Focused on the vision of service management across the enterprise, the system will support staff and student services such as student records, accommodation, library services, student registry, exams, finance, HR and campus security, as well as IT.  

For Mark’s team, the Service Manager implementation means that the university’s four colleges — Arts; Medical, Veterinary and Life Sciences; Science and Engineering; and Social Sciences; as well as operational services — will be unified under one central service desk. 

“We always took the view that we were looking for an Enterprise Service Management platform, not making or bending an ITSM system into a shape that was acceptable for other functions to use,” Mark says. “We didn’t want a system that could be made to look attractive to HR, college professional services, campus security, or our data protection office. We wanted a platform that did all of this out-of-the box, but that we could configure without being beholden to the vendor every time we wanted to make a change.” 

Since implementing Ivanti, the University of Glasgow has seen the following results…

A platform used for more than just IT

This includes student records, accommodation, library services, student registry, exams, finance, HR and campus security.
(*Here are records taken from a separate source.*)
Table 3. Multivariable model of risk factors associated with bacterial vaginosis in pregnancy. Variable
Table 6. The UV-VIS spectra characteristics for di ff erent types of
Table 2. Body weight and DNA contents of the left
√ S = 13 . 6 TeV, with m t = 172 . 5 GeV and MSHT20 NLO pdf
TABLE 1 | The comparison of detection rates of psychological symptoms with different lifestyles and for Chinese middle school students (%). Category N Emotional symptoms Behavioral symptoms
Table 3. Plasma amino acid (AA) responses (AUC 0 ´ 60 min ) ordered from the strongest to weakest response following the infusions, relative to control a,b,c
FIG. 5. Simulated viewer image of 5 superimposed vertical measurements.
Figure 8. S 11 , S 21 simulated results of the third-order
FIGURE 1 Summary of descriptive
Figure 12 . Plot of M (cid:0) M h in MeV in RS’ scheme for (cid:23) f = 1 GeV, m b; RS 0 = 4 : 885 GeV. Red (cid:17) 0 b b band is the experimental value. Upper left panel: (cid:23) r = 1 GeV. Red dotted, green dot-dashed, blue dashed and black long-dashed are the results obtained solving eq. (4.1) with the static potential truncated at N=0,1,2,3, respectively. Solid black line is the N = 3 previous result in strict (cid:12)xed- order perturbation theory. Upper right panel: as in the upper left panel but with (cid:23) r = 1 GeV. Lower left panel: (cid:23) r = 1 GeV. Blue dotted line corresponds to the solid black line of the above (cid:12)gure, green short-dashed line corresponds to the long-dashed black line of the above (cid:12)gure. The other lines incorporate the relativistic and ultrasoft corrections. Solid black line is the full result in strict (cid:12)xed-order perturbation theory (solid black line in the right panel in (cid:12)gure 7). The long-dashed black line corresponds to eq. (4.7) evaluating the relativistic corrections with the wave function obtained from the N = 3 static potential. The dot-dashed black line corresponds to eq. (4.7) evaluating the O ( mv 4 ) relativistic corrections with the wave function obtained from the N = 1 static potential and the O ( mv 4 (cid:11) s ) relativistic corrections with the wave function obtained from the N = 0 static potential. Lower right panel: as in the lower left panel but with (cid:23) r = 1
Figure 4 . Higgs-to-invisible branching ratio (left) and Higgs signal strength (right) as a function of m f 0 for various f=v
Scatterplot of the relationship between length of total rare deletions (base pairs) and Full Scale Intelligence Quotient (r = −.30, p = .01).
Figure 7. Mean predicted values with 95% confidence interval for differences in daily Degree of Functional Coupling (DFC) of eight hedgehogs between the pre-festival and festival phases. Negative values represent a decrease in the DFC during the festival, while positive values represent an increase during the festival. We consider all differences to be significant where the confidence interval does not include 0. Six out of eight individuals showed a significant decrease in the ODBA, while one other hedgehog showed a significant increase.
Dashboards to track emerging trends

“We use the system across all support teams and can surface useful data in meaningful formats.”

4.8 out of 5 on Knowledgebase articles

“People want to help themselves where and when they can. If you lead them to the tools to do that, they appreciate it. It’s a win-win.”

A better student experience

Staff can provide students with the information they need, rather than sending them from one building to the next.

Continuing innovation

Mark acknowledges that service management isn’t about “presenting the same old services in a new skin.” He writes that many of the supporting processes “haven’t been looked at for ages,” and that many of them “rely on ‘cut out and keep’ Word docs which need to be printed out, signed, then scanned back in for authorization —a perfect opportunity to streamline and speed up these processes.”

Note: A customer’s results are specific to its total environment/experience, of which Ivanti is a part. Individual results may vary based on each customer’s unique environment.